Reproduce every line of the records below verbatim, omitting the pictures.

• [Multi-image point correspondence data]
* * *

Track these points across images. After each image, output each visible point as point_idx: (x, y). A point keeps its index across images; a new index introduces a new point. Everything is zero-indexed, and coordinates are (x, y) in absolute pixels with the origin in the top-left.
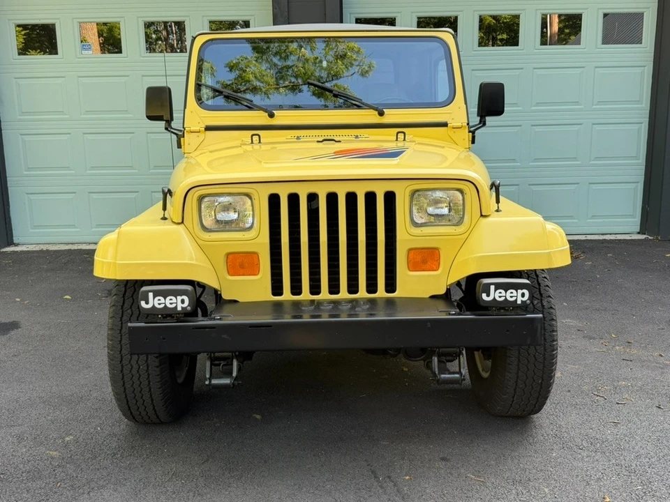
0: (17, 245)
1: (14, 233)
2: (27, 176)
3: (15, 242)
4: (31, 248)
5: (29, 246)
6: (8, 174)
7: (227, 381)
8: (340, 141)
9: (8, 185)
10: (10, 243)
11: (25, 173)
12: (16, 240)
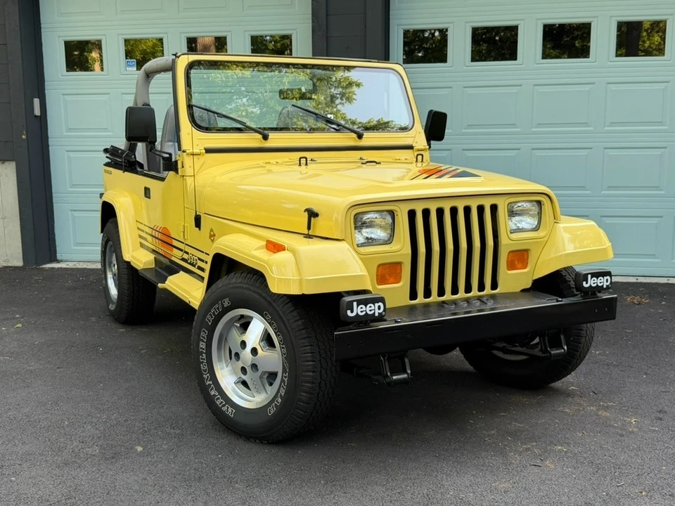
0: (58, 261)
1: (58, 249)
2: (72, 192)
3: (58, 258)
4: (71, 265)
5: (68, 263)
6: (54, 190)
7: (405, 376)
8: (380, 163)
9: (54, 202)
10: (54, 259)
11: (70, 189)
12: (59, 257)
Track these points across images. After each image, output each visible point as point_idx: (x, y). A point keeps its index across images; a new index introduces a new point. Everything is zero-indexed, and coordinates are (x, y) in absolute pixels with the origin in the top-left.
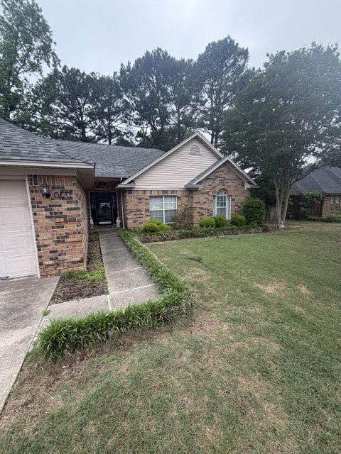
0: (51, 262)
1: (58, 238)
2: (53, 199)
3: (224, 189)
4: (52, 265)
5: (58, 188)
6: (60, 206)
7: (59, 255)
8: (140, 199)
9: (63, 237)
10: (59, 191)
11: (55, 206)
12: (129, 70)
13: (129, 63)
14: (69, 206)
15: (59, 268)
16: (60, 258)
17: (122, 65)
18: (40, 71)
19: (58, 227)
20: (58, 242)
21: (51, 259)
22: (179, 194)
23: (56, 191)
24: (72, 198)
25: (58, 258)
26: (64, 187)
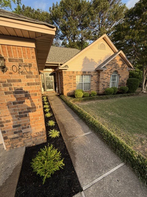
0: (16, 135)
1: (20, 113)
2: (11, 73)
3: (116, 71)
4: (17, 138)
5: (16, 61)
6: (20, 81)
7: (23, 128)
8: (71, 76)
9: (25, 112)
10: (17, 64)
11: (14, 81)
12: (57, 7)
13: (57, 3)
14: (29, 80)
15: (23, 139)
16: (24, 131)
17: (53, 4)
18: (10, 6)
19: (20, 103)
20: (21, 117)
21: (15, 133)
22: (92, 74)
23: (14, 63)
24: (31, 73)
25: (21, 131)
26: (22, 60)
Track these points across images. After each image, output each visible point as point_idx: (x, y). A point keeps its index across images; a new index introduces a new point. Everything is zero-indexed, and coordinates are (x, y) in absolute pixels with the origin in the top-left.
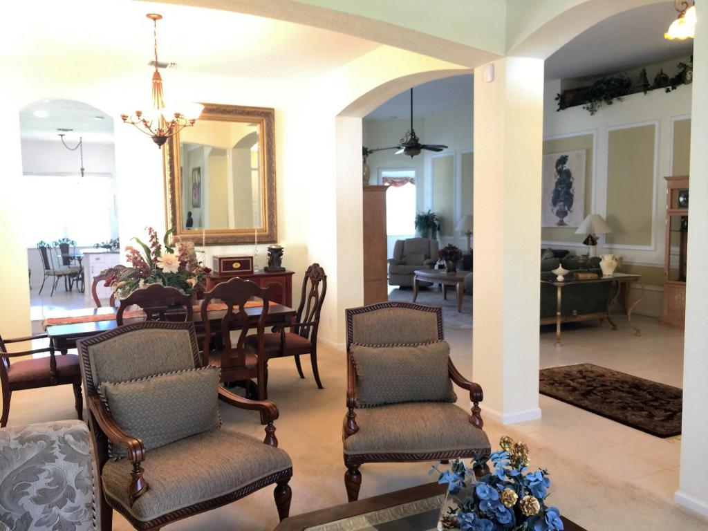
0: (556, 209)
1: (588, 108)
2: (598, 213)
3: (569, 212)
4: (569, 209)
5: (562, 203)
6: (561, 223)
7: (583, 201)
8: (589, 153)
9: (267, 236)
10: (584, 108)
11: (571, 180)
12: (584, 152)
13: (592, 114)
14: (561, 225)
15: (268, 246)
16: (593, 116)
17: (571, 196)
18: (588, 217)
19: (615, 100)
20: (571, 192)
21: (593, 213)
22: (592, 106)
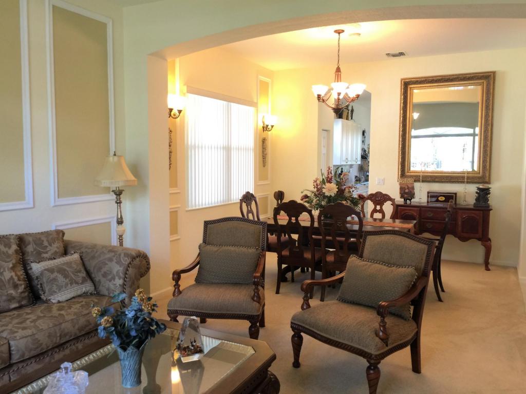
9: (479, 178)
15: (477, 185)
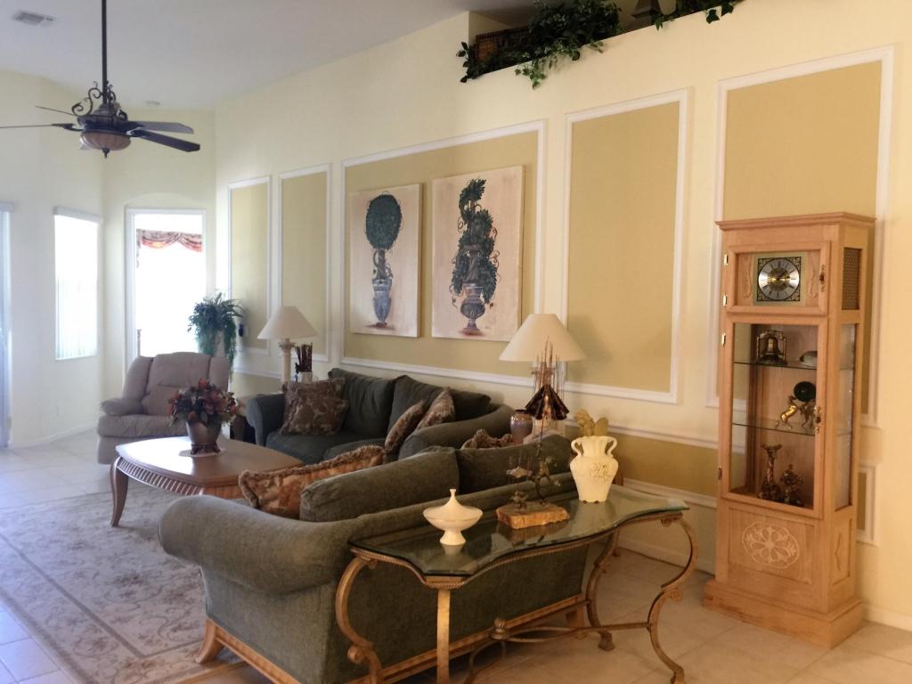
0: (460, 300)
1: (526, 72)
2: (549, 311)
3: (487, 306)
4: (487, 300)
5: (473, 285)
6: (472, 331)
7: (517, 282)
8: (528, 173)
10: (518, 72)
11: (492, 234)
12: (520, 170)
13: (535, 85)
14: (471, 334)
16: (538, 90)
17: (492, 270)
18: (529, 320)
19: (586, 50)
20: (492, 260)
21: (537, 310)
22: (537, 67)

* * *

• [REPLY]
Track these points across images. After each image, output each visible point as point_idx: (x, y). A point keeps its index across images; a new index introduces a new point. Everything is zero-indexed, and coordinates are (x, y) in absolute pixels with the origin in the top-left.
0: (17, 245)
1: (14, 233)
2: (27, 176)
3: (15, 242)
4: (31, 248)
5: (29, 246)
6: (8, 174)
7: (227, 381)
8: (340, 141)
9: (8, 185)
10: (10, 243)
11: (25, 173)
12: (16, 240)
0: (58, 261)
1: (58, 249)
2: (72, 192)
3: (58, 258)
4: (71, 265)
5: (68, 263)
6: (54, 190)
7: (405, 376)
8: (380, 163)
9: (54, 202)
10: (54, 259)
11: (70, 189)
12: (59, 257)
Track these points across images. After each image, output each visible point as point_idx: (x, y). A point keeps its index across images; a new index introduces a new point. Everything is zero-indexed, and coordinates are (x, y) in absolute pixels with the origin in the top-left.
0: (51, 262)
1: (58, 238)
2: (53, 199)
3: (224, 189)
4: (52, 265)
5: (58, 188)
6: (60, 206)
7: (59, 255)
8: (140, 199)
9: (63, 237)
10: (59, 191)
11: (55, 206)
12: (129, 70)
13: (129, 63)
14: (69, 206)
15: (59, 268)
16: (60, 258)
17: (122, 65)
18: (40, 71)
19: (58, 227)
20: (58, 242)
21: (51, 259)
22: (179, 194)
23: (56, 191)
24: (72, 198)
25: (58, 258)
26: (64, 187)
0: (16, 135)
1: (20, 113)
2: (11, 73)
3: (116, 71)
4: (17, 138)
5: (16, 61)
6: (20, 81)
7: (23, 128)
8: (71, 76)
9: (25, 112)
10: (17, 64)
11: (14, 81)
12: (57, 7)
13: (57, 3)
14: (29, 80)
15: (23, 139)
16: (24, 131)
17: (53, 4)
18: (10, 6)
19: (20, 103)
20: (21, 117)
21: (15, 133)
22: (92, 74)
23: (14, 63)
24: (31, 73)
25: (21, 131)
26: (22, 60)
Track these points across images. After each image, output each visible point as point_idx: (x, y). A point keeps its index across images; a new index introduces a new point. Everything is zero-indexed, and coordinates are (x, y) in absolute pixels with the origin in the top-left.
0: (556, 209)
1: (588, 108)
2: (598, 213)
3: (569, 212)
4: (569, 209)
5: (562, 203)
6: (561, 223)
7: (583, 201)
8: (589, 153)
9: (267, 236)
10: (584, 108)
11: (571, 180)
12: (584, 152)
13: (592, 114)
14: (561, 225)
15: (268, 246)
16: (593, 116)
17: (571, 196)
18: (588, 217)
19: (615, 100)
20: (571, 192)
21: (593, 213)
22: (592, 106)
9: (479, 178)
15: (477, 185)
0: (460, 300)
1: (526, 72)
2: (549, 311)
3: (487, 306)
4: (487, 300)
5: (473, 285)
6: (472, 331)
7: (517, 282)
8: (528, 173)
10: (518, 72)
11: (492, 234)
12: (520, 170)
13: (535, 85)
14: (471, 334)
16: (538, 90)
17: (492, 270)
18: (529, 320)
19: (586, 50)
20: (492, 260)
21: (537, 310)
22: (537, 67)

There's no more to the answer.